Note: in gst-plugins-bad repository plugins need more quality, testing or documentation
Now, let’s clone repository and build plugins.
git clone git://anongit.freedesktop.org/git/gstreamer/gst-plugins-bad
cd gst-plugins-bad
git checkout $(gst-launch-1.0 --version | \
grep version | tr -s ' ' '\n' | tail -1)
./autogen.sh --disable-gtk-doc --noconfigure
NVENCODE_CFLAGS="-I/usr/local/cuda/include" \
./configure --with-cuda-prefix="/usr/local/cuda"

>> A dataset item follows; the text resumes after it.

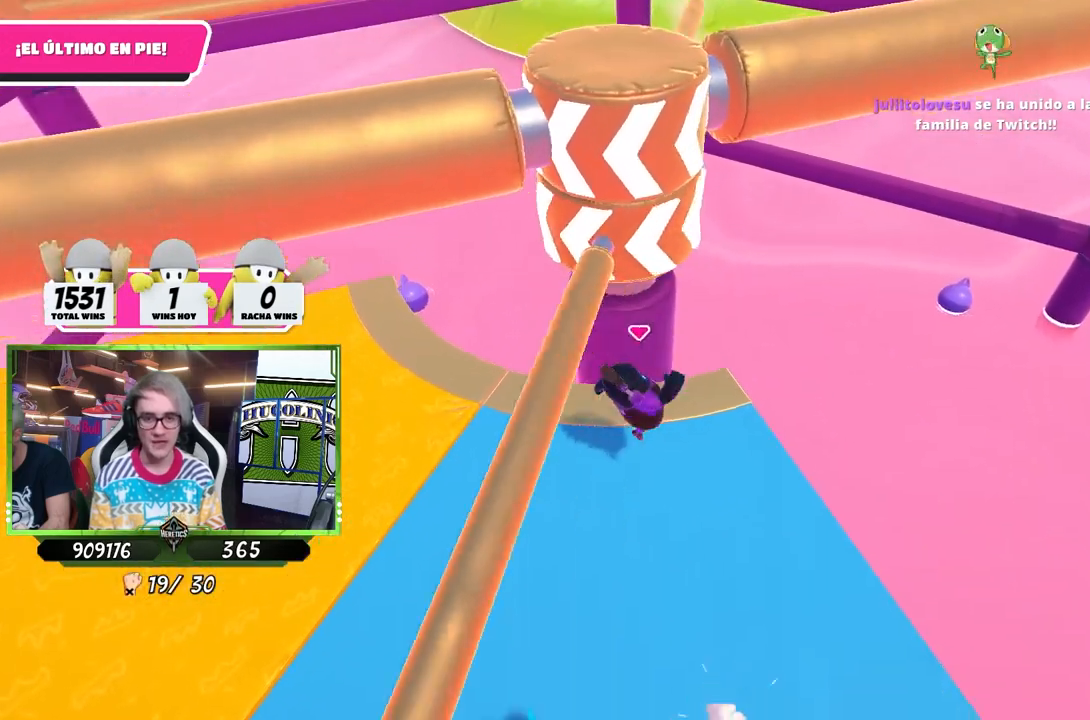
{"buttons": [], "left_stick": "up-left", "right_stick": "center", "events": [[183, "left_stick", "down-left"], [183, "right_stick", "down"], [283, "right_stick", "center"], [383, "left_stick", "up-left"]]}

Note: additional NVENCODE_CFLAGS instructs to look at Cuda’s includes folder when building plugins. And flag (–with-cuda-prefix) specifies exact Cuda location.
Check output to confirm that nvenc, nvdec plugins is going to be build.

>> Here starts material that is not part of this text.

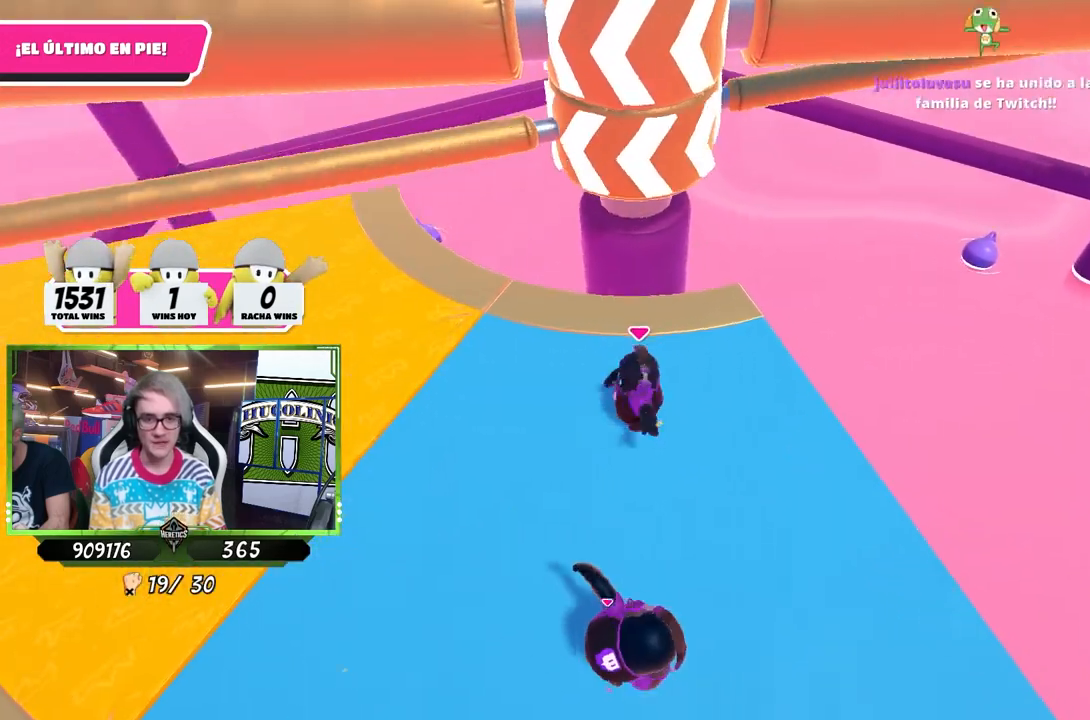
{"buttons": [], "left_stick": "down-left", "right_stick": "center", "events": [[17, "left_stick", "up"], [117, "left_stick", "up-right"], [250, "left_stick", "right"], [350, "left_stick", "down-right"], [483, "left_stick", "down-left"]]}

Then, go to exact nvenc, nvdec folders and build libraries.
cd sys/nvenc
make
make install
cd sys/nvdec
make
make install
Note: By default gstreamer installs libraries (*.so) into /usr/local/lib/gstreamer-1.0/, if no other location specified by –prefix option when configuring.
Best practice to load gstreamer plugins from other locations just specify GST_PLUGIN_PATH environment variable. For example:
GST_PLUGIN_PATH=$GST_PLUGIN_PATH:/usr/local/lib/gstreamer-1.0/
Now, check that both nvenc and nvdec plugins available with gst-inspect-1.0
GST_DEBUG=nvdec*:6,nvenc*:6 gst-inspect-1.0 nvdec
Or
GST_PLUGIN_PATH=$GST_PLUGIN_PATH:/usr/local/lib/gstreamer-1.0/ \
GST_DEBUG=nvdec*:6,nvenc*:6 gst-inspect-1.0 nvdec
GST_DEBUG=nvdec*:6,nvenc*:6 gst-inspect-1.0 nvh264enc
Note: Enable error messages for nvidia gstreamer plugins to check exact reason in case of failure with the following export:
GST_DEBUG=nvdec*:6,nvenc*:6
Now, let’s launch some pipelines to check correctness of Nvidia’s Gstreamer plugins video decoding/encoding
Nvidia-accelerated pipelines
Plugins Performance
Download test video with youtube-dl. Have a look at How to watch Youtube videos with Gstreamer to explore youtube-dl.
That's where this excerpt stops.